#### Instructions for the task
Below this line is a set of entries; quote exactly the lines from the line that contains "14: (382, 164, 2.96)" to the line that contains "25: (78, 264, 6.42)", both lines included.

#### Supplied entries

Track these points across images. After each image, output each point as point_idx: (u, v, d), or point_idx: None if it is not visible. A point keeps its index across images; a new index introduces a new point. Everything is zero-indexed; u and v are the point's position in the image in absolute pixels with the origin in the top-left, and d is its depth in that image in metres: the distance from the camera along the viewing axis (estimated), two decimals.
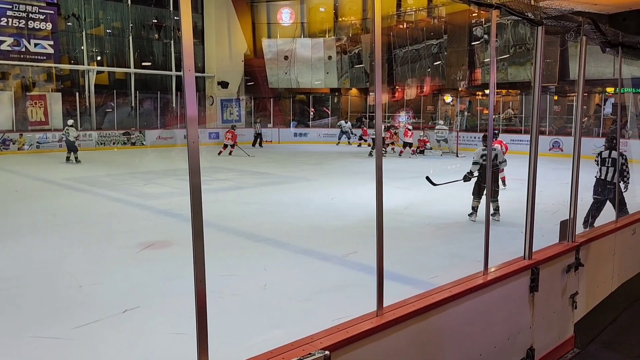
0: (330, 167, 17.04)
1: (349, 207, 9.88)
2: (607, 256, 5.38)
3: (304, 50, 28.71)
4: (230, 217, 9.04)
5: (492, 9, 3.55)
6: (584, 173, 5.19)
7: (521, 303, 3.97)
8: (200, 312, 2.18)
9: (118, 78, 26.79)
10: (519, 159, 14.65)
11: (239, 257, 6.70)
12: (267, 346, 2.51)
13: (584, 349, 4.69)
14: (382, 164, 2.96)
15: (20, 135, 21.36)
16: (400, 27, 27.15)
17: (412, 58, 26.46)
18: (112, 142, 23.71)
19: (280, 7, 29.60)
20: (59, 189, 12.35)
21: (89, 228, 8.32)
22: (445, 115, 25.97)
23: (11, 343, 4.28)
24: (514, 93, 25.01)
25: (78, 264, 6.42)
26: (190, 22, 2.15)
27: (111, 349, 4.23)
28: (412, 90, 27.07)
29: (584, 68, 4.80)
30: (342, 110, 29.70)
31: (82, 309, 4.93)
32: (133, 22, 26.43)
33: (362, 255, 6.50)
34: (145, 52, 27.08)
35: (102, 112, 25.05)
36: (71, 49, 25.01)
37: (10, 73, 23.36)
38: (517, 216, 5.17)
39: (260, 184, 13.35)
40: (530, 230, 4.10)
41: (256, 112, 28.94)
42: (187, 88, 2.10)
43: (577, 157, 4.78)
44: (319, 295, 5.38)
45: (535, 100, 4.13)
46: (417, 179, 13.99)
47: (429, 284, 5.47)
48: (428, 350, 3.19)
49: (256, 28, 30.21)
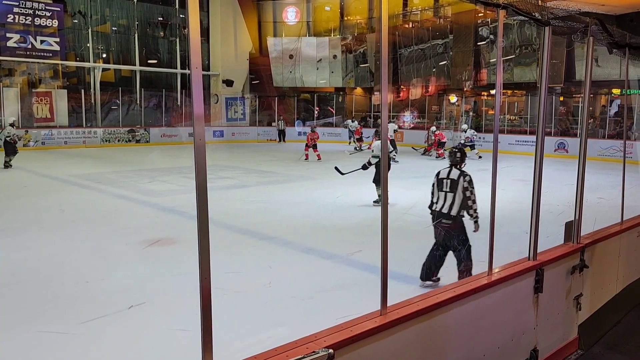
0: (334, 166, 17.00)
1: (354, 206, 9.88)
2: (612, 258, 5.36)
3: (309, 49, 28.70)
4: (235, 215, 9.05)
5: (499, 9, 3.54)
6: (590, 174, 5.18)
7: (525, 304, 3.96)
8: (205, 309, 2.19)
9: (123, 75, 26.86)
10: (524, 160, 14.65)
11: (244, 255, 6.72)
12: (271, 343, 2.52)
13: (587, 351, 4.68)
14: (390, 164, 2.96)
15: (25, 131, 21.44)
16: (406, 26, 27.10)
17: (418, 58, 26.40)
18: (117, 140, 23.78)
19: (286, 5, 29.60)
20: (65, 186, 12.41)
21: (95, 224, 8.35)
22: (450, 115, 25.93)
23: (17, 337, 4.30)
24: (520, 94, 24.93)
25: (84, 259, 6.45)
26: (198, 20, 2.16)
27: (116, 344, 4.25)
28: (417, 90, 27.01)
29: (591, 69, 4.78)
30: (346, 109, 29.67)
31: (88, 304, 4.95)
32: (139, 19, 26.49)
33: (367, 255, 6.50)
34: (150, 49, 27.15)
35: (108, 109, 25.14)
36: (77, 46, 25.10)
37: (16, 70, 23.47)
38: (522, 217, 5.15)
39: (265, 182, 13.36)
40: (535, 231, 4.09)
41: (261, 111, 29.00)
42: (194, 86, 2.10)
43: (583, 159, 4.76)
44: (323, 293, 5.39)
45: (542, 102, 4.11)
46: (422, 179, 13.96)
47: (433, 283, 5.48)
48: (431, 350, 3.19)
49: (262, 26, 30.23)
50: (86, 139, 23.03)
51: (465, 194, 5.17)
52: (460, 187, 5.19)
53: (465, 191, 5.17)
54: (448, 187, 5.28)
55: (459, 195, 5.19)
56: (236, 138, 27.12)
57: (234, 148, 23.61)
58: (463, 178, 5.22)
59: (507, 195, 10.00)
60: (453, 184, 5.26)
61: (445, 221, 5.27)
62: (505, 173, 13.42)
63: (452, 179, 5.28)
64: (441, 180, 5.39)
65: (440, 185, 5.36)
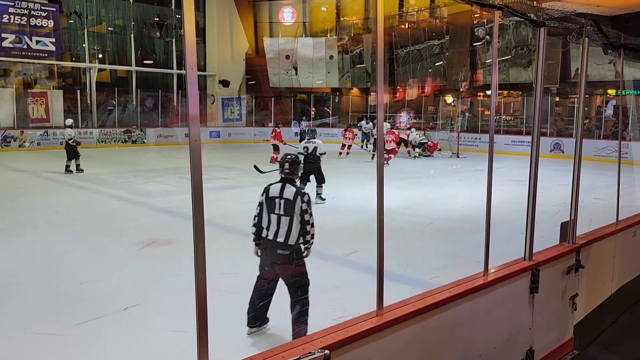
0: (330, 167, 17.01)
1: (350, 207, 9.88)
2: (607, 258, 5.38)
3: (305, 49, 28.70)
4: (231, 215, 9.03)
5: (494, 10, 3.55)
6: (585, 175, 5.19)
7: (521, 304, 3.97)
8: (201, 310, 2.18)
9: (119, 76, 26.79)
10: (520, 160, 14.69)
11: (240, 256, 6.68)
12: (267, 345, 2.52)
13: (583, 351, 4.70)
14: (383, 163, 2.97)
15: (21, 132, 21.36)
16: (402, 27, 27.14)
17: (414, 58, 26.44)
18: (113, 140, 23.71)
19: (282, 6, 29.60)
20: (61, 186, 12.36)
21: (91, 225, 8.32)
22: (447, 115, 25.96)
23: (12, 339, 4.28)
24: (515, 94, 25.01)
25: (79, 261, 6.43)
26: (193, 20, 2.15)
27: (112, 345, 4.24)
28: (413, 90, 27.05)
29: (586, 69, 4.80)
30: (342, 110, 29.68)
31: (83, 305, 4.93)
32: (135, 20, 26.44)
33: (363, 255, 6.50)
34: (146, 50, 27.09)
35: (104, 109, 25.08)
36: (73, 47, 25.02)
37: (11, 70, 23.38)
38: (518, 217, 5.16)
39: (261, 182, 13.28)
40: (530, 231, 4.10)
41: (257, 111, 28.96)
42: (189, 86, 2.10)
43: (578, 159, 4.78)
44: (319, 294, 5.37)
45: (537, 102, 4.13)
46: (418, 180, 14.00)
47: (429, 284, 5.48)
48: (428, 350, 3.19)
49: (258, 27, 30.22)
50: (82, 140, 22.94)
51: (304, 217, 4.12)
52: (297, 209, 4.11)
53: (304, 214, 4.12)
54: (282, 208, 4.16)
55: (296, 218, 4.12)
56: (232, 138, 27.08)
57: (230, 148, 23.58)
58: (301, 198, 4.13)
59: (503, 195, 10.04)
60: (288, 205, 4.14)
61: (281, 252, 4.16)
62: (501, 173, 13.45)
63: (287, 198, 4.16)
64: (272, 199, 4.23)
65: (272, 206, 4.22)
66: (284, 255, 4.16)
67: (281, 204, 4.18)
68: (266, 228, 4.25)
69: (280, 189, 4.24)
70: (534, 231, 4.12)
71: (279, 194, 4.22)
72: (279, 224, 4.17)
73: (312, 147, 10.10)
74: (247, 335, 4.29)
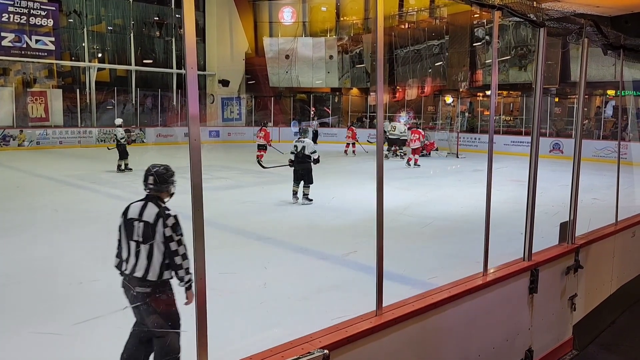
0: (330, 167, 17.02)
1: (349, 207, 9.88)
2: (606, 258, 5.38)
3: (305, 49, 28.69)
4: (230, 215, 9.04)
5: (494, 10, 3.55)
6: (585, 175, 5.20)
7: (520, 304, 3.97)
8: (200, 310, 2.18)
9: (119, 75, 26.77)
10: (519, 161, 14.70)
11: (239, 256, 6.71)
12: (266, 344, 2.52)
13: (582, 351, 4.70)
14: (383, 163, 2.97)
15: (20, 131, 21.35)
16: (402, 27, 27.14)
17: (414, 58, 26.44)
18: (112, 140, 23.66)
19: (282, 5, 29.59)
20: (59, 186, 12.35)
21: (89, 224, 8.31)
22: (447, 115, 25.96)
23: (10, 338, 4.28)
24: (515, 94, 25.02)
25: (78, 260, 6.42)
26: (193, 20, 2.15)
27: (111, 345, 4.22)
28: (413, 90, 27.06)
29: (586, 70, 4.80)
30: (342, 110, 29.69)
31: (82, 305, 4.93)
32: (134, 19, 26.42)
33: (362, 255, 6.50)
34: (146, 49, 27.07)
35: (103, 109, 25.06)
36: (72, 46, 25.00)
37: (11, 69, 23.37)
38: (517, 217, 5.17)
39: (260, 182, 13.34)
40: (530, 231, 4.10)
41: (257, 111, 28.96)
42: (189, 86, 2.10)
43: (578, 159, 4.78)
44: (318, 294, 5.39)
45: (537, 102, 4.13)
46: (417, 180, 14.00)
47: (429, 284, 5.47)
48: (427, 350, 3.19)
49: (258, 27, 30.21)
50: (81, 139, 22.94)
51: (169, 246, 3.16)
52: (159, 236, 3.17)
53: (169, 242, 3.16)
54: (140, 234, 3.22)
55: (157, 247, 3.17)
56: (232, 138, 27.06)
57: (229, 148, 23.58)
58: (163, 222, 3.18)
59: (502, 195, 10.04)
60: (147, 230, 3.19)
61: (140, 289, 3.22)
62: (500, 174, 13.45)
63: (146, 221, 3.21)
64: (130, 222, 3.28)
65: (129, 231, 3.26)
66: (143, 295, 3.21)
67: (140, 227, 3.22)
68: (125, 260, 3.29)
69: (140, 209, 3.27)
70: (533, 231, 4.12)
71: (138, 215, 3.26)
72: (137, 254, 3.21)
73: (300, 146, 10.06)
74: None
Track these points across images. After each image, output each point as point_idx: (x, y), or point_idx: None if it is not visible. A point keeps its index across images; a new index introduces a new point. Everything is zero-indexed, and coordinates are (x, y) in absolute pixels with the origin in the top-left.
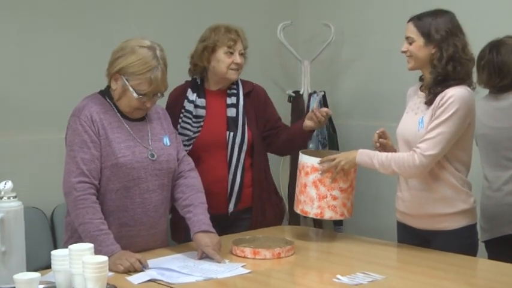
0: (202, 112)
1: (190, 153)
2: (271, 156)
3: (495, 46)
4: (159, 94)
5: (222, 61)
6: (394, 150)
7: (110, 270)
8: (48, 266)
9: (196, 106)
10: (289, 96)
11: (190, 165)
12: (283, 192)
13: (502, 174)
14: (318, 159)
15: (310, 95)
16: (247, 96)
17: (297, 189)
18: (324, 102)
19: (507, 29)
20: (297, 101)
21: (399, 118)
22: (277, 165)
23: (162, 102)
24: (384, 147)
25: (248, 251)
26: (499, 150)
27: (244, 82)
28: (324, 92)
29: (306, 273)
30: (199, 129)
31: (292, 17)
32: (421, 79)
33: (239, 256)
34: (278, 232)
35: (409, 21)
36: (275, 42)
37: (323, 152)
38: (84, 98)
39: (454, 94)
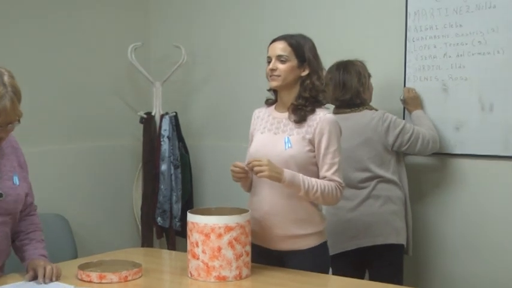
0: None
1: None
2: (125, 175)
3: (342, 65)
4: (15, 122)
5: None
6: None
7: None
8: None
9: None
10: (141, 118)
11: (35, 207)
12: (136, 214)
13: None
14: (236, 217)
15: (162, 116)
16: None
17: (205, 256)
18: (175, 123)
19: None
20: (148, 123)
21: (248, 139)
22: (130, 185)
23: None
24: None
25: (94, 276)
26: None
27: None
28: (176, 113)
29: None
30: None
31: (143, 38)
32: (267, 102)
33: (85, 281)
34: (129, 255)
35: (278, 39)
36: (126, 63)
37: (212, 210)
38: None
39: (331, 120)
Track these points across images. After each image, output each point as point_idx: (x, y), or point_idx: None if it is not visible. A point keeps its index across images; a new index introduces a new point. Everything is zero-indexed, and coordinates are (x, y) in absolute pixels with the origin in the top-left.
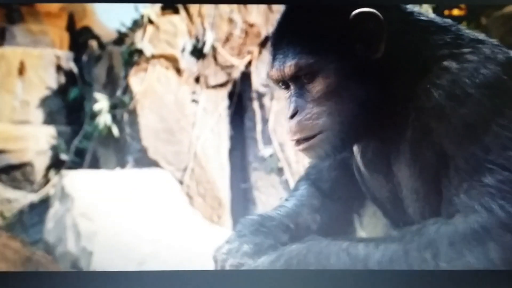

#### Answer section
14: (382, 164, 2.96)
15: (20, 135, 21.36)
16: (400, 27, 27.15)
17: (412, 58, 26.46)
18: (112, 142, 23.71)
19: (280, 7, 29.60)
20: (59, 189, 12.35)
21: (89, 228, 8.32)
22: (445, 115, 25.97)
23: (11, 343, 4.28)
24: (514, 93, 25.01)
25: (78, 264, 6.42)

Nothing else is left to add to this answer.